If you aren’t going to fully immerse yourself in the world of finance (like yours truly) then you should be asking yourself this question. Where can the biggest gains be made that don’t require a constant commitment?
This is a lesson I am still working on, not just with money but with my time, both at work and on this site. Should I spend more time writing or on social media? Should I spend more time at work or on this passion project?
Applied to finances, especially with my point following this one, I think the effort increasing your income is the best use of your time.
Increasing Income Pays Future Dividends
Here we go again, but I am going to go back to one change continuing to pay you Every.Single.Month.
If you decrease your housing costs….BOOOM – you are rewarded 12 times a year with a lower payment.

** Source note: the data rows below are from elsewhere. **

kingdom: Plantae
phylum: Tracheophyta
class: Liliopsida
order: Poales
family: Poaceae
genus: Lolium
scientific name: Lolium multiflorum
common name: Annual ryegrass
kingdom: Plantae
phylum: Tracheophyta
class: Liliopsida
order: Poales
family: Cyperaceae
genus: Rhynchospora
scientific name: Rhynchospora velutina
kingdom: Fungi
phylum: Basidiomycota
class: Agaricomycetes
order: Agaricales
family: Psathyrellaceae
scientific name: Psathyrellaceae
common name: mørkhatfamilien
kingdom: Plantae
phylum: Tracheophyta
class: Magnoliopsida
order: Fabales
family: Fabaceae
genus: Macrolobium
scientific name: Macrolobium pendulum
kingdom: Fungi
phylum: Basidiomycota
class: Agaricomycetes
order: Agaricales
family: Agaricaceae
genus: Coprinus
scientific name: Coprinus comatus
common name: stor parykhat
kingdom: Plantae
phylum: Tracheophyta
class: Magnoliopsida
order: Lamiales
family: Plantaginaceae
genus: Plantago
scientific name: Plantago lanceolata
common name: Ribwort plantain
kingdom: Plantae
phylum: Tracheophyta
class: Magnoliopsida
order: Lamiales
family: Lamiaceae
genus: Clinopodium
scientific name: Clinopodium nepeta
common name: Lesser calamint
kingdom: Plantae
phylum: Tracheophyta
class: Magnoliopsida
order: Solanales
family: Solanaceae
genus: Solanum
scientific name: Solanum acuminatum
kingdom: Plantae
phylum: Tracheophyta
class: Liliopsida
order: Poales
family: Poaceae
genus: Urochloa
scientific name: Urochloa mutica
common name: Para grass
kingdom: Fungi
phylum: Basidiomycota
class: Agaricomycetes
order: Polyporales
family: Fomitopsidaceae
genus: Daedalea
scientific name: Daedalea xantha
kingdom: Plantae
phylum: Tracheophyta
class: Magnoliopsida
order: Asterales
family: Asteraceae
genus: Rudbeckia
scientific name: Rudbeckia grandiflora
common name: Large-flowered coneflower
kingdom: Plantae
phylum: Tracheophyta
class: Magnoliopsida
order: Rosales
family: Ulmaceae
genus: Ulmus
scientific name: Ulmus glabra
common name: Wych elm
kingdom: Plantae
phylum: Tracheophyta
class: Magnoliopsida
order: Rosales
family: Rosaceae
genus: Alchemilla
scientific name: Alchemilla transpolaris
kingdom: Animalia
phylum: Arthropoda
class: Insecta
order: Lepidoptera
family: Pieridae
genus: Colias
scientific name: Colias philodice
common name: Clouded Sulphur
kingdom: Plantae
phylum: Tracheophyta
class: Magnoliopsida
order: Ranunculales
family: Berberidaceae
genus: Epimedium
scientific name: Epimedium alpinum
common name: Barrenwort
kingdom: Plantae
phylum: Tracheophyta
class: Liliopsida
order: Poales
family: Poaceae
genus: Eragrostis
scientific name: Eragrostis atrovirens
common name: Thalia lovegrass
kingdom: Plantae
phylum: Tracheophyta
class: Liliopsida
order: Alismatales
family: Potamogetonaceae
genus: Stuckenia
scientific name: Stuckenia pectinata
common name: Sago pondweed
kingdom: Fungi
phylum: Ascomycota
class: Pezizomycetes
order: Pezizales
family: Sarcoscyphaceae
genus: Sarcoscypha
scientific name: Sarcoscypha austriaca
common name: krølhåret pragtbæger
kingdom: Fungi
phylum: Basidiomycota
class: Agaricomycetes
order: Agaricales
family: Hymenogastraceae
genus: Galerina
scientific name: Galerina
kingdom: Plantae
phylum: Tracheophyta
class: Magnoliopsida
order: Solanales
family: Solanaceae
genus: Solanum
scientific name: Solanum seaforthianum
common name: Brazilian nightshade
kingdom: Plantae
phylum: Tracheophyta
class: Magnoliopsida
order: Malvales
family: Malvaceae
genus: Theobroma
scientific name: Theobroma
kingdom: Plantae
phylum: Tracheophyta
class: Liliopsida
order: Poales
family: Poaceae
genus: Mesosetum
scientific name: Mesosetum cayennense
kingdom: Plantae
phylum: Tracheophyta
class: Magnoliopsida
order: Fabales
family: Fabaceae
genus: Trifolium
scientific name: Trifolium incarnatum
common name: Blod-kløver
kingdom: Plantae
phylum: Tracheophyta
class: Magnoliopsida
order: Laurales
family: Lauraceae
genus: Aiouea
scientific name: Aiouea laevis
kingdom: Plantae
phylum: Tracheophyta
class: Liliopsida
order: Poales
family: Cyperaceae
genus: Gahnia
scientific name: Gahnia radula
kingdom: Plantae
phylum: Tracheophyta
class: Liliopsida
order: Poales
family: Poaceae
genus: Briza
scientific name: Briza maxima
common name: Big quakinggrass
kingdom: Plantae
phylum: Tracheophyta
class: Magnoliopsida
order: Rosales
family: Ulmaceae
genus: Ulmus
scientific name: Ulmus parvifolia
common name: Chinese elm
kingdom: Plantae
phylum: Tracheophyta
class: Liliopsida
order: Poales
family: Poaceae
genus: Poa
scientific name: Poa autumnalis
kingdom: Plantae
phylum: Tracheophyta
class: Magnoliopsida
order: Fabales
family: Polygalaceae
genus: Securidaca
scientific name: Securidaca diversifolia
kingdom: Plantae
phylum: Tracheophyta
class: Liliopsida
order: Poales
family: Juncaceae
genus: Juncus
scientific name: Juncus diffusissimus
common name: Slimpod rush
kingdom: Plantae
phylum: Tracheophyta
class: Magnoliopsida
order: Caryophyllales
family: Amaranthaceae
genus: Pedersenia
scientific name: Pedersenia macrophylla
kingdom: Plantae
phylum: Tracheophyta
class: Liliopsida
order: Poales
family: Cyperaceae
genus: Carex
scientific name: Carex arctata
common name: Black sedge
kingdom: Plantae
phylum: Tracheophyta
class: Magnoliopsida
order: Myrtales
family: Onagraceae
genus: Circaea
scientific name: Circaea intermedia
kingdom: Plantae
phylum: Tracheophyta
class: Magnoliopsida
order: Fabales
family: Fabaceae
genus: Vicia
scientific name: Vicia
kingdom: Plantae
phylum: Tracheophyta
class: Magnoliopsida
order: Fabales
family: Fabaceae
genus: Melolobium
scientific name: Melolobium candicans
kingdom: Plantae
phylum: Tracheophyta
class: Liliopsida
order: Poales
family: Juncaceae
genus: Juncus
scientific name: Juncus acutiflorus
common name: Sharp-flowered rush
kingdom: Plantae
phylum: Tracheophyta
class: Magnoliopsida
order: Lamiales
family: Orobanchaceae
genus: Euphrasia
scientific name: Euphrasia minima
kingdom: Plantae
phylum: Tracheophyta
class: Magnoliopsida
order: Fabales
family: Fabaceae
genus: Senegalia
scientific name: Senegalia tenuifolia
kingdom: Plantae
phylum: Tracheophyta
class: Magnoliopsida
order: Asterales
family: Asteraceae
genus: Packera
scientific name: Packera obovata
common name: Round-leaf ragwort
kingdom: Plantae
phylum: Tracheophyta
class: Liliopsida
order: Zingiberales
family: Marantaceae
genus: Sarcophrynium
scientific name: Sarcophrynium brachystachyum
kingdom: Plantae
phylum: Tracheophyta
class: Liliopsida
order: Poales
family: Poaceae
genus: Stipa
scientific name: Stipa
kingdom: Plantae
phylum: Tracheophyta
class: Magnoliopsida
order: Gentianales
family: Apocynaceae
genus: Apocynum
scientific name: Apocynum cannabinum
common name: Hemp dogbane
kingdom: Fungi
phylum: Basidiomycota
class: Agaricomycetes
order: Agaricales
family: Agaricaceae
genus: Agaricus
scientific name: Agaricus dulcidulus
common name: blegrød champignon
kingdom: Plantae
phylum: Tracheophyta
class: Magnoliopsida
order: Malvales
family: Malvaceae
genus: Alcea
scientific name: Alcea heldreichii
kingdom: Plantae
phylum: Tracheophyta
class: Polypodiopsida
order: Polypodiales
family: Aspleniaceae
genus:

The same principle applies to your income. A $1,000 raise gets paid out for the remainder of your working years. And to make this deal even better – raises compound!
Starting at $40,000 with a 5% compounding raise for 10 years
From $40K to $65,155.79 in ten years!
The younger you are, the bigger impact it will have (sounds a lot like that investing thing we all get so excited about).
What I love about cutting costs
This isn’t a one-sided argument, 2 things stand out to me on the cost cutting front:
- The less you spend, the less you need – If you use a withdrawal rate (4% for example), the less you spend every year means the less you need to accumulate. As long as you are content with where you have cut your costs down too, this is a HUGE advantage.
- Cutting Costs is in your control – Always exceptions to the rule, but how much you spend (outside of thieving taxes) is in your control. You aren’t depending on your boss or company to up the ante and pay you more.
Do you focus on increasing income or cutting costs? Do you agree with my vote for the millennial and younger crowd?